Configuration (optional):

```json5 theme={"theme":{"light":"min-light","dark":"min-dark"}}
agents: {
  defaults: {
    memorySearch: {
      store: {
        vector: {
          enabled: true,
          extensionPath: "/path/to/sqlite-vec"
        }
      }
    }
  }
}
```

Notes:

* `enabled` defaults to true; when disabled, search falls back to in-process
  cosine similarity over stored embeddings.
* If the sqlite-vec extension is missing or fails to load, OpenClaw logs the
  error and continues with the JS fallback (no vector table).
* `extensionPath` overrides the bundled sqlite-vec path (useful for custom builds
  or non-standard install locations).

### Local embedding auto-download

* Default local embedding model: `hf:ggml-org/embeddinggemma-300m-qat-q8_0-GGUF/embeddinggemma-300m-qat-Q8_0.gguf` (\~0.6 GB).
* When `memorySearch.provider = "local"`, `node-llama-cpp` resolves `modelPath`; if the GGUF is missing it **auto-downloads** to the cache (or `local.modelCacheDir` if set), then loads it. Downloads resume on retry.
* Native build requirement: run `pnpm approve-builds`, pick `node-llama-cpp`, then `pnpm rebuild node-llama-cpp`.
* Fallback: if local setup fails and `memorySearch.fallback = "openai"`, we automatically switch to remote embeddings (`openai/text-embedding-3-small` unless overridden) and record the reason.

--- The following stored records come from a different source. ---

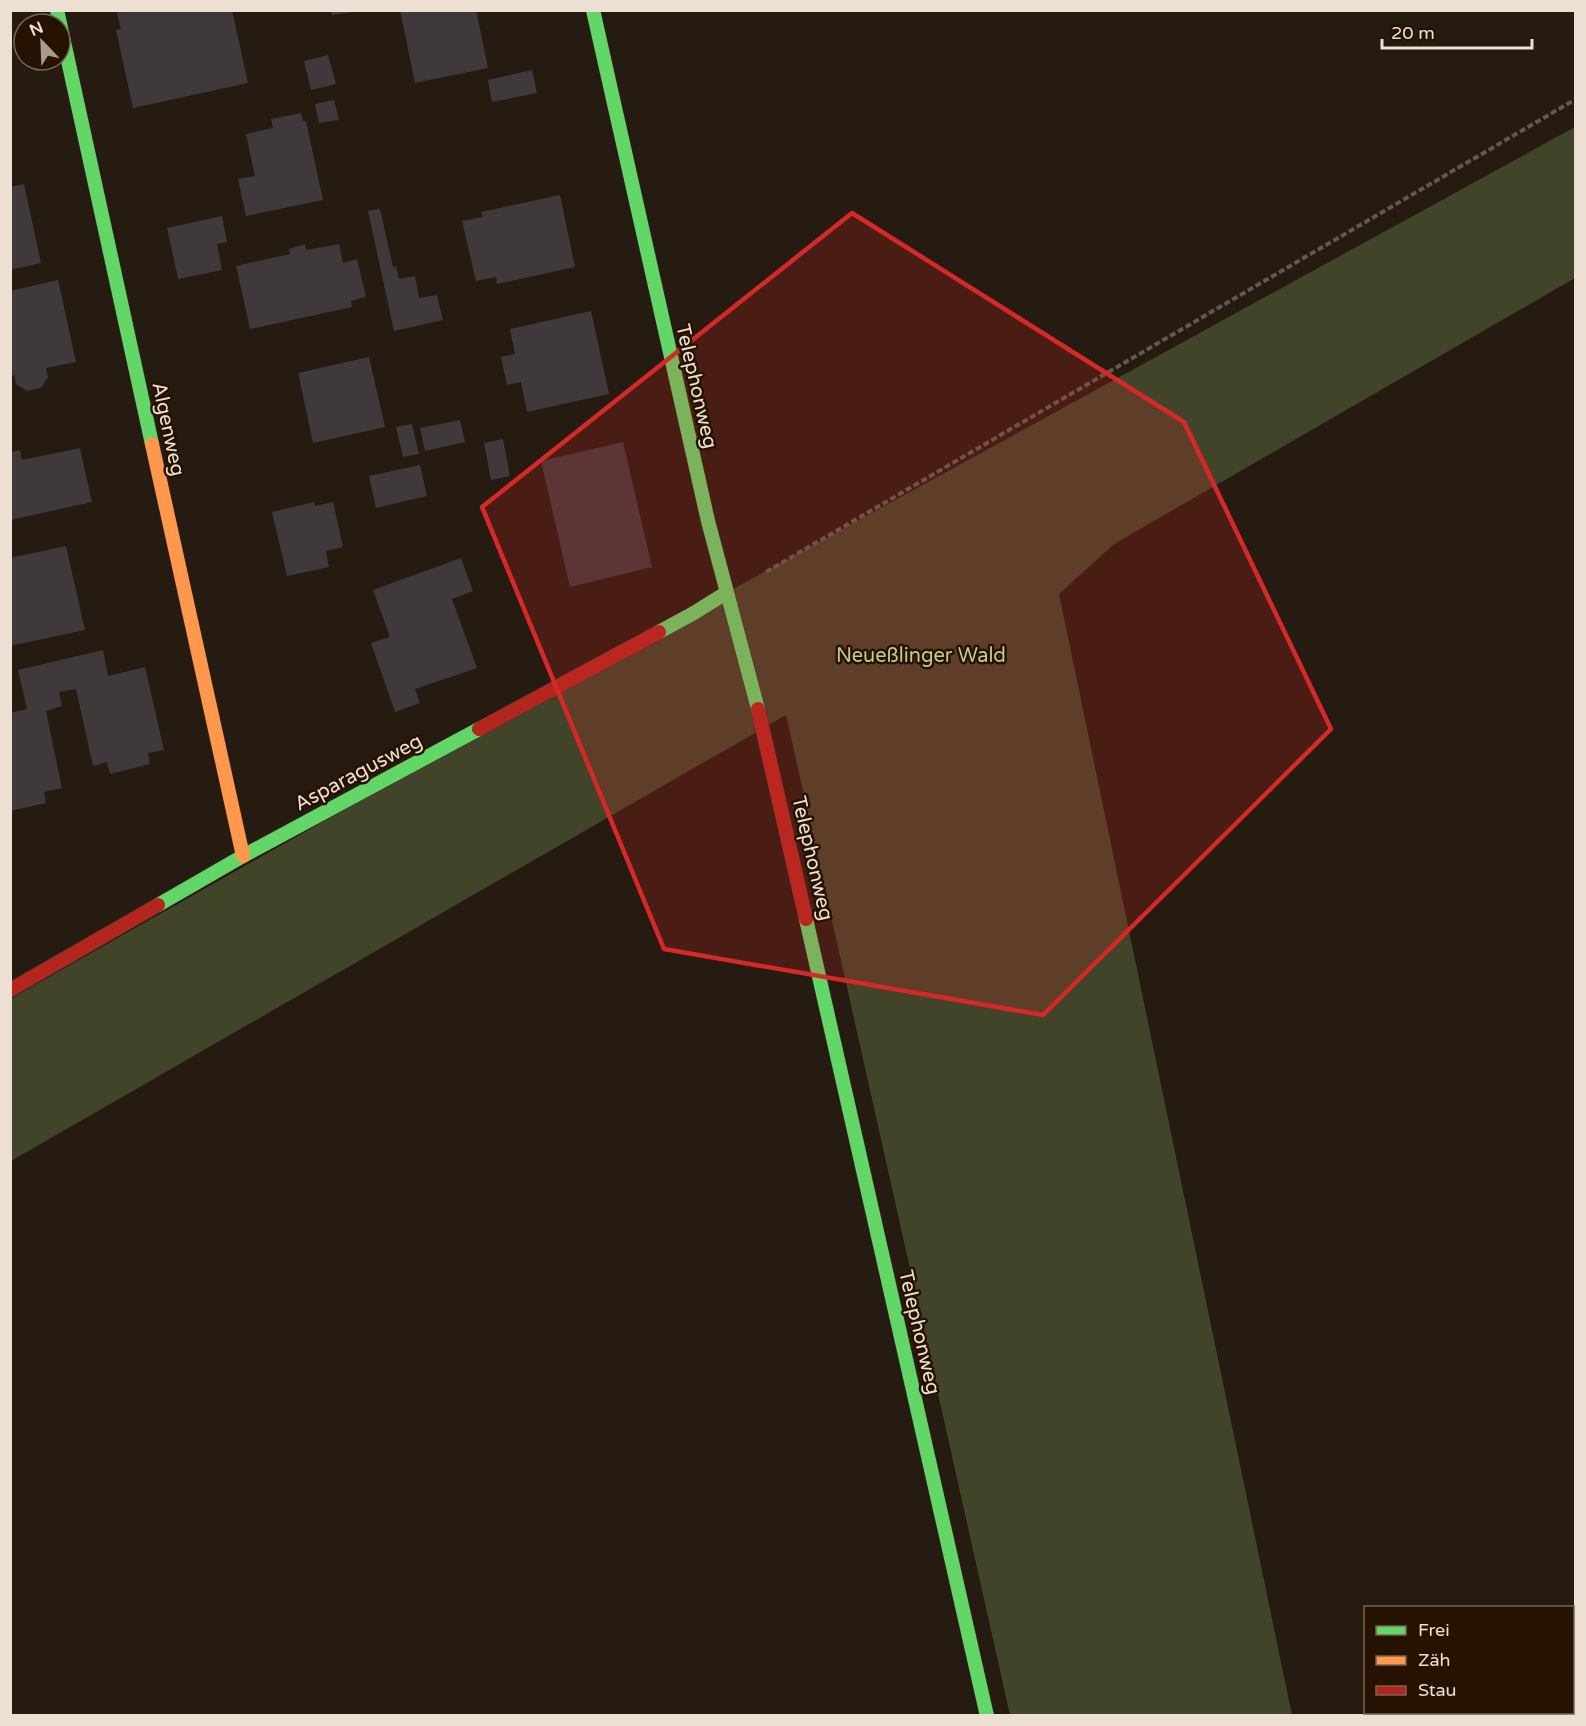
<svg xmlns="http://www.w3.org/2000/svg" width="1586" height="1726" font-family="'Varela Round',sans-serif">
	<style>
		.green { fill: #42442a }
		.building { fill: #3f393b }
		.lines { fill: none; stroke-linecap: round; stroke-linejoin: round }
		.fast-casing { stroke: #40362d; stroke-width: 15 }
		.slow-casing { stroke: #40362d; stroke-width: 15 }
		.jam-casing { stroke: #40362d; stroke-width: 15 }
		.path { stroke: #605851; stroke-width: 4; stroke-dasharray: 6 3; stroke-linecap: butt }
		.fast { stroke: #63d668; stroke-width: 14 }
		.slow { stroke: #ff974d; stroke-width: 14 }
		.jam { stroke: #b3261e; stroke-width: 14 }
		.marked { fill: #d62828; fill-opacity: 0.2; stroke: #d62828; stroke-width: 4.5; stroke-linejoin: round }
		.labels { text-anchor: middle; stroke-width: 5; stroke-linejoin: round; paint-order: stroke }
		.street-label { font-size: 20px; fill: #eedfd3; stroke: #261200 }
		.park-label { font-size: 20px; fill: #c2cd83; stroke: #261200 }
	</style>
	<rect width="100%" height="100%" fill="#261b10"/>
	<!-- green -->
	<path class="green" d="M1575,127v151l-461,266 -55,50 233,1121h-282l-224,-1000 -775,446 -1,-162 716,-406z"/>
	<!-- building -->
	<path class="building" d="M129,10h103l16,73 -115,25 -17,-78 5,-1 -4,-16z
		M331,10h21v2l-20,3z
		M400,10h76l12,58 -73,15z
		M328,55l8,29 -25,6 -7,-29z
		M532,70l5,23 -45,9 -4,-22z
		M334,100l5,20 -20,3 -4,-19z
		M301,113l2,8h3l17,79 -77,16 -8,-37 17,-3 -9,-42 27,-6 -2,-9z
		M24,184l17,79 -31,7v-83z
		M560,195l15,72 -78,17 -1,-7 -20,4 -14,-60 21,-4 -2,-5z
		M380,209l13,58 3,-1 3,13 16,-3 4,22 18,-3 6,25 -49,11 -26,-120z
		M222,216l5,26 -10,2 5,26 -44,9 -11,-51z
		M305,244l1,6 33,-6 4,19 14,-4 9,38 -15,4 1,6 -102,22 -14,-63 54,-12 -1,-5z
		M58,280l18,82 -30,6 2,9 -7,11 -14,3 -11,-7 -2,-9 -4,1v-85z
		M591,311l18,83 -82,18 -6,-30 -14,3 -6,-28 14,-3 -5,-25z
		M369,357l16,70 -72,16 -15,-70z
		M460,420l5,22 -40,9 -5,-23z
		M412,424l7,30 -16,3 -7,-30z
		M503,439l7,37 -19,4 -7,-37z
		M623,442l29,125 -82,20 -29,-126z
		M80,448l12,54 -82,18v-68l10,-2 2,10z
		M420,465l7,31 -51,12 -7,-32z
		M314,502l1,4 18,-4 10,45 -17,4 3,16 -42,9 -15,-64z
		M66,546l19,84 -75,16v-88z
		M461,558l12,33 -21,8 25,69 -62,21 5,14 -25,9 -24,-69 19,-6 -17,-47z
		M103,650l5,26 37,-9 19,83 -16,3 2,11 -40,10 -3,-12 -14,4 -17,-77 -17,3 3,14 -16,5 16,77 -18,4 2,11 -36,8v-98l17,-4 -9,-39z"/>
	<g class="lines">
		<defs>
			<path id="fast" d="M57,10l95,434
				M593,10l115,511 50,188
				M659,632l35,-19 32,-20
				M158,905l85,-49 236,-127
				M806,919l181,797"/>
			<path id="slow" d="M152,444l91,412"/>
			<path id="jam" d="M758,709l48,210
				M479,729l180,-97
				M10,990l148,-85"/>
		</defs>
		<!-- fast casing -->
		<use href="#fast" class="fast-casing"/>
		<!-- slow casing -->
		<use href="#slow" class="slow-casing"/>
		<!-- jam casing -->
		<use href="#jam" class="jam-casing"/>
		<!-- path -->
		<path class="path" d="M766,572l810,-473"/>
		<!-- fast -->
		<use href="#fast" class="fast"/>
		<!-- slow -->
		<use href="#slow" class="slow"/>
		<!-- jam -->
		<use href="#jam" class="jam"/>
	</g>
	<!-- marked area -->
	<path class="marked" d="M852,213l332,209 147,307 -288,286 -379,-66 -182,-442z"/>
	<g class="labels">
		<!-- street labels -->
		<g class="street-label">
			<text transform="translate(697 386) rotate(77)" y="7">Telephonweg</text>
			<text transform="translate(169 429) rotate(78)" y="7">Algenweg</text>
			<text transform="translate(358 772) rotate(-28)" y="7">Asparagusweg</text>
			<text transform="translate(813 858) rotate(77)" y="7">Telephonweg</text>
			<text transform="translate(920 1332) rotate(77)" y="7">Telephonweg</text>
		</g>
		<!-- park labels -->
		<g class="park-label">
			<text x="921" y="662">Neueßlinger Wald</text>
		</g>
	</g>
	<!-- border -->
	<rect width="1586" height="1726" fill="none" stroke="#eedfd3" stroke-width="24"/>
	<!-- legend -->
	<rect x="1364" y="1606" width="210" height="108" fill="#261200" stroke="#766454" stroke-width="1.5"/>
	<rect x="1376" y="1626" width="30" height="9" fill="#63d668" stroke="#766454" stroke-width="1.5"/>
	<text x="1418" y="1636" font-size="18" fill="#eedfd3">Frei</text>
	<rect x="1376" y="1656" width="30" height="9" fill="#ff974d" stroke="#766454" stroke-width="1.5"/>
	<text x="1418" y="1666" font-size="18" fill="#eedfd3">Zäh</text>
	<rect x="1376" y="1686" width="30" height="9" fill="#b3261e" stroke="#766454" stroke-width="1.5"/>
	<text x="1418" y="1696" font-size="18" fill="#eedfd3">Stau</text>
	<!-- north arrow -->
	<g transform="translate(42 42) rotate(337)"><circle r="28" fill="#261200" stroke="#766454" stroke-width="1.5"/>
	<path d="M0-4.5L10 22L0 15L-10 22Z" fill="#a89a8f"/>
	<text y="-9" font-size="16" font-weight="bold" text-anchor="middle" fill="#eedfd3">N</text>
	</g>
	<!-- scale -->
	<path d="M1382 39v9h150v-9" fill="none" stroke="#eedfd3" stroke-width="3"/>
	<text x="1391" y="39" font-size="18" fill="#eedfd3" stroke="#261200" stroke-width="4.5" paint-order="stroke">20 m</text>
</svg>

### Custom OpenAI-compatible endpoint example

```json5 theme={"theme":{"light":"min-light","dark":"min-dark"}}
agents: {
  defaults: {
    memorySearch: {
      provider: "openai",
      model: "text-embedding-3-small",
      remote: {
        baseUrl: "https://api.example.com/v1/",
        apiKey: "YOUR_REMOTE_API_KEY",
        headers: {
          "X-Organization": "org-id",
          "X-Project": "project-id"
        }
      }
    }
  }
}
```

Notes:

* `remote.*` takes precedence over `models.providers.openai.*`.
* `remote.headers` merge with OpenAI headers; remote wins on key conflicts. Omit `remote.headers` to use the OpenAI defaults.